* WHAT YOU NEED TO DO *
Would you print the records below word for word, without the pictures?

(Saved data entries)

= Beginning of Section =

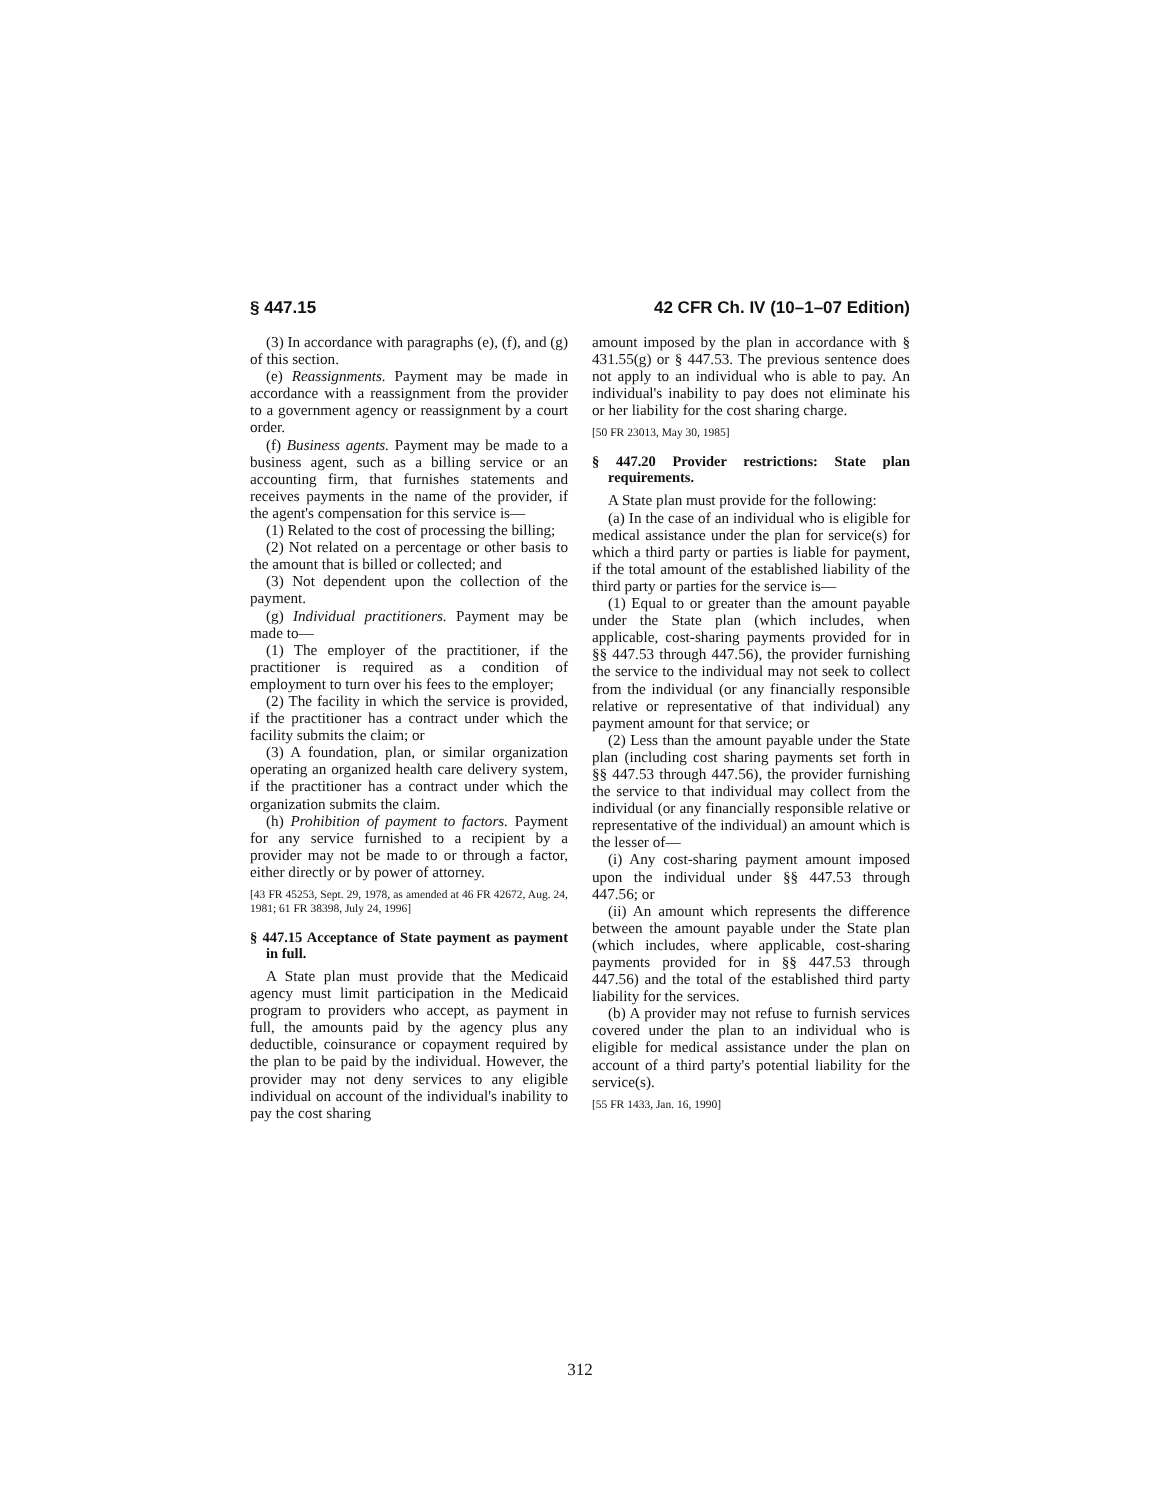§ 447.15 42 CFR Ch. IV (10–1–07 Edition)
(3) In accordance with paragraphs (e), (f), and (g) of this section.
(e) Reassignments. Payment may be made in accordance with a reassignment from the provider to a government agency or reassignment by a court order.
(f) Business agents. Payment may be made to a business agent, such as a billing service or an accounting firm, that furnishes statements and receives payments in the name of the provider, if the agent's compensation for this service is—
(1) Related to the cost of processing the billing;
(2) Not related on a percentage or other basis to the amount that is billed or collected; and
(3) Not dependent upon the collection of the payment.
(g) Individual practitioners. Payment may be made to—
(1) The employer of the practitioner, if the practitioner is required as a condition of employment to turn over his fees to the employer;
(2) The facility in which the service is provided, if the practitioner has a contract under which the facility submits the claim; or
(3) A foundation, plan, or similar organization operating an organized health care delivery system, if the practitioner has a contract under which the organization submits the claim.
(h) Prohibition of payment to factors. Payment for any service furnished to a recipient by a provider may not be made to or through a factor, either directly or by power of attorney.
[43 FR 45253, Sept. 29, 1978, as amended at 46 FR 42672, Aug. 24, 1981; 61 FR 38398, July 24, 1996]
§ 447.15 Acceptance of State payment as payment in full.
A State plan must provide that the Medicaid agency must limit participation in the Medicaid program to providers who accept, as payment in full, the amounts paid by the agency plus any deductible, coinsurance or copayment required by the plan to be paid by the individual. However, the provider may not deny services to any eligible individual on account of the individual's inability to pay the cost sharing
amount imposed by the plan in accordance with § 431.55(g) or § 447.53. The previous sentence does not apply to an individual who is able to pay. An individual's inability to pay does not eliminate his or her liability for the cost sharing charge.
[50 FR 23013, May 30, 1985]
§ 447.20 Provider restrictions: State plan requirements.
A State plan must provide for the following:
(a) In the case of an individual who is eligible for medical assistance under the plan for service(s) for which a third party or parties is liable for payment, if the total amount of the established liability of the third party or parties for the service is—
(1) Equal to or greater than the amount payable under the State plan (which includes, when applicable, cost-sharing payments provided for in §§ 447.53 through 447.56), the provider furnishing the service to the individual may not seek to collect from the individual (or any financially responsible relative or representative of that individual) any payment amount for that service; or
(2) Less than the amount payable under the State plan (including cost sharing payments set forth in §§ 447.53 through 447.56), the provider furnishing the service to that individual may collect from the individual (or any financially responsible relative or representative of the individual) an amount which is the lesser of—
(i) Any cost-sharing payment amount imposed upon the individual under §§ 447.53 through 447.56; or
(ii) An amount which represents the difference between the amount payable under the State plan (which includes, where applicable, cost-sharing payments provided for in §§ 447.53 through 447.56) and the total of the established third party liability for the services.
(b) A provider may not refuse to furnish services covered under the plan to an individual who is eligible for medical assistance under the plan on account of a third party's potential liability for the service(s).
[55 FR 1433, Jan. 16, 1990]
312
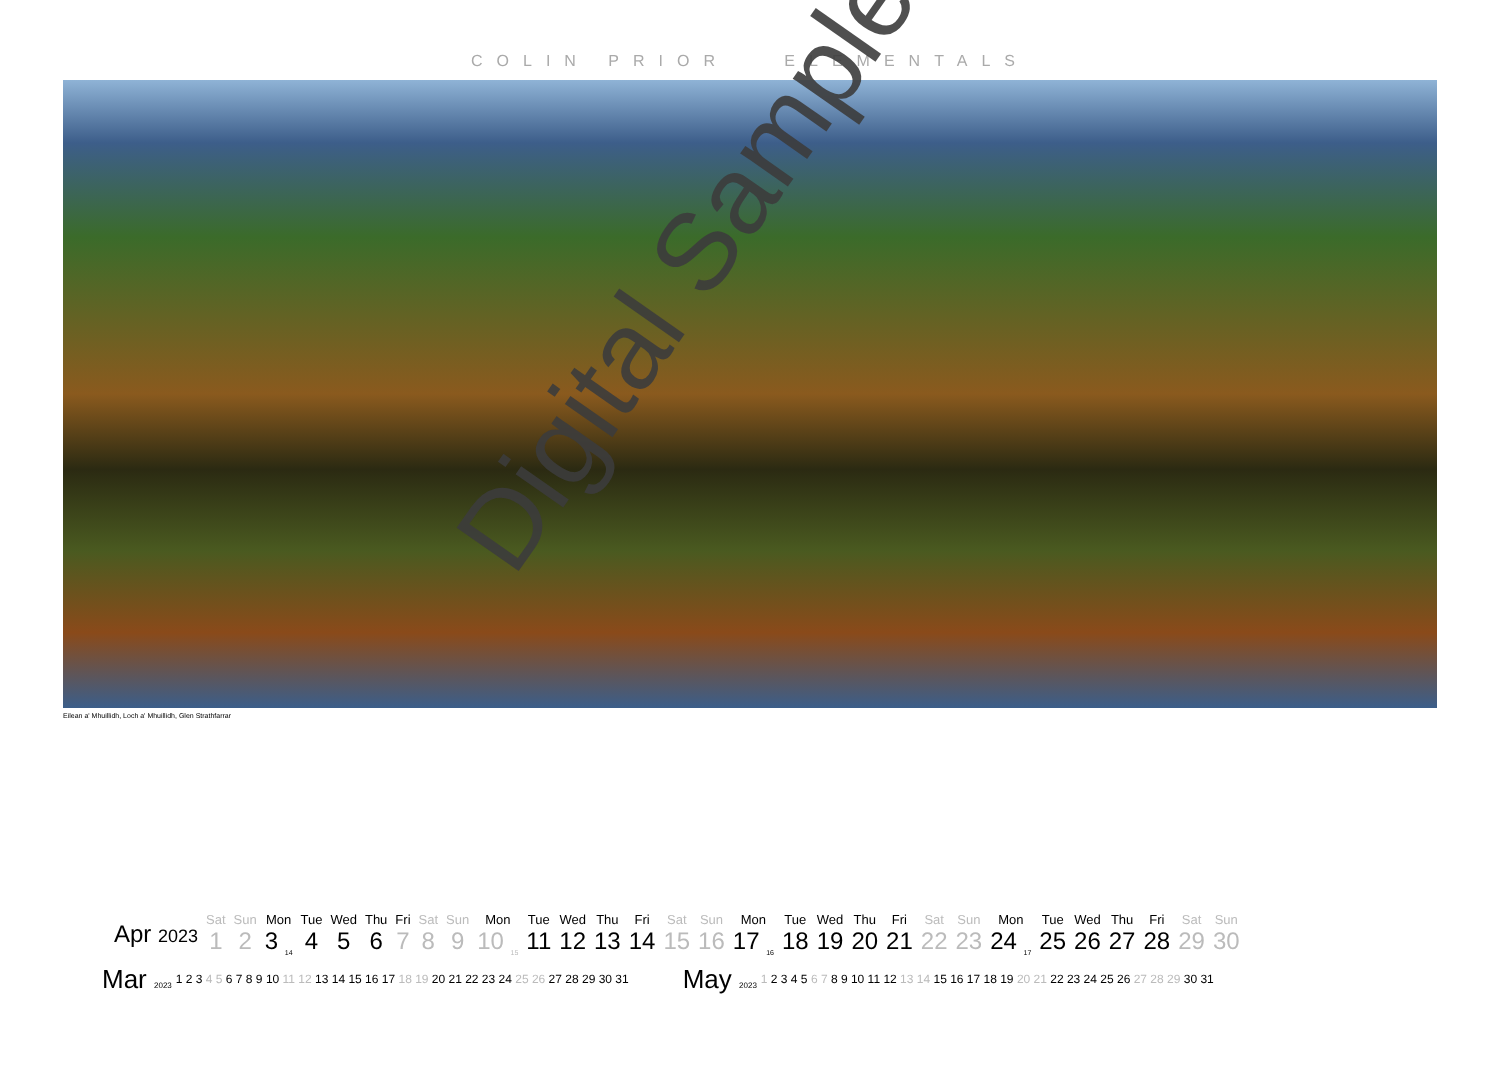COLIN PRIOR ELEMENTALS
Eilean a' Mhuillidh, Loch a' Mhuillidh, Glen Strathfarrar
Digital Sample
| Apr 2023 | Sat | Sun | Mon | Tue | Wed | Thu | Fri | Sat | Sun | Mon | Tue | Wed | Thu | Fri | Sat | Sun | Mon | Tue | Wed | Thu | Fri | Sat | Sun | Mon | Tue | Wed | Thu | Fri | Sat | Sun |
| | 1 | 2 | 3 <sub>14</sub> | 4 | 5 | 6 | 7 | 8 | 9 | 10 <sub>15</sub> | 11 | 12 | 13 | 14 | 15 | 16 | 17 <sub>16</sub> | 18 | 19 | 20 | 21 | 22 | 23 | 24 <sub>17</sub> | 25 | 26 | 27 | 28 | 29 | 30 |
| Mar 2023 | 1 2 3 4 5 6 7 8 9 10 11 12 13 14 15 16 17 18 19 20 21 22 23 24 25 26 27 28 29 30 31 |
| May 2023 | 1 2 3 4 5 6 7 8 9 10 11 12 13 14 15 16 17 18 19 20 21 22 23 24 25 26 27 28 29 30 31 |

= End of Section =

* SOLUTION FOR THIS PROBLEM *
§ 447.15 42 CFR Ch. IV (10–1–07 Edition)
(3) In accordance with paragraphs (e), (f), and (g) of this section.
(e) Reassignments. Payment may be made in accordance with a reassignment from the provider to a government agency or reassignment by a court order.
(f) Business agents. Payment may be made to a business agent, such as a billing service or an accounting firm, that furnishes statements and receives payments in the name of the provider, if the agent's compensation for this service is—
(1) Related to the cost of processing the billing;
(2) Not related on a percentage or other basis to the amount that is billed or collected; and
(3) Not dependent upon the collection of the payment.
(g) Individual practitioners. Payment may be made to—
(1) The employer of the practitioner, if the practitioner is required as a condition of employment to turn over his fees to the employer;
(2) The facility in which the service is provided, if the practitioner has a contract under which the facility submits the claim; or
(3) A foundation, plan, or similar organization operating an organized health care delivery system, if the practitioner has a contract under which the organization submits the claim.
(h) Prohibition of payment to factors. Payment for any service furnished to a recipient by a provider may not be made to or through a factor, either directly or by power of attorney.
[43 FR 45253, Sept. 29, 1978, as amended at 46 FR 42672, Aug. 24, 1981; 61 FR 38398, July 24, 1996]
§ 447.15 Acceptance of State payment as payment in full.
A State plan must provide that the Medicaid agency must limit participation in the Medicaid program to providers who accept, as payment in full, the amounts paid by the agency plus any deductible, coinsurance or copayment required by the plan to be paid by the individual. However, the provider may not deny services to any eligible individual on account of the individual's inability to pay the cost sharing
amount imposed by the plan in accordance with § 431.55(g) or § 447.53. The previous sentence does not apply to an individual who is able to pay. An individual's inability to pay does not eliminate his or her liability for the cost sharing charge.
[50 FR 23013, May 30, 1985]
§ 447.20 Provider restrictions: State plan requirements.
A State plan must provide for the following:
(a) In the case of an individual who is eligible for medical assistance under the plan for service(s) for which a third party or parties is liable for payment, if the total amount of the established liability of the third party or parties for the service is—
(1) Equal to or greater than the amount payable under the State plan (which includes, when applicable, cost-sharing payments provided for in §§ 447.53 through 447.56), the provider furnishing the service to the individual may not seek to collect from the individual (or any financially responsible relative or representative of that individual) any payment amount for that service; or
(2) Less than the amount payable under the State plan (including cost sharing payments set forth in §§ 447.53 through 447.56), the provider furnishing the service to that individual may collect from the individual (or any financially responsible relative or representative of the individual) an amount which is the lesser of—
(i) Any cost-sharing payment amount imposed upon the individual under §§ 447.53 through 447.56; or
(ii) An amount which represents the difference between the amount payable under the State plan (which includes, where applicable, cost-sharing payments provided for in §§ 447.53 through 447.56) and the total of the established third party liability for the services.
(b) A provider may not refuse to furnish services covered under the plan to an individual who is eligible for medical assistance under the plan on account of a third party's potential liability for the service(s).
[55 FR 1433, Jan. 16, 1990]
312
COLIN PRIOR ELEMENTALS
Eilean a' Mhuillidh, Loch a' Mhuillidh, Glen Strathfarrar
Digital Sample
| Apr 2023 | Sat | Sun | Mon | Tue | Wed | Thu | Fri | Sat | Sun | Mon | Tue | Wed | Thu | Fri | Sat | Sun | Mon | Tue | Wed | Thu | Fri | Sat | Sun | Mon | Tue | Wed | Thu | Fri | Sat | Sun |
| | 1 | 2 | 3 <sub>14</sub> | 4 | 5 | 6 | 7 | 8 | 9 | 10 <sub>15</sub> | 11 | 12 | 13 | 14 | 15 | 16 | 17 <sub>16</sub> | 18 | 19 | 20 | 21 | 22 | 23 | 24 <sub>17</sub> | 25 | 26 | 27 | 28 | 29 | 30 |
| Mar 2023 | 1 2 3 4 5 6 7 8 9 10 11 12 13 14 15 16 17 18 19 20 21 22 23 24 25 26 27 28 29 30 31 |
| May 2023 | 1 2 3 4 5 6 7 8 9 10 11 12 13 14 15 16 17 18 19 20 21 22 23 24 25 26 27 28 29 30 31 |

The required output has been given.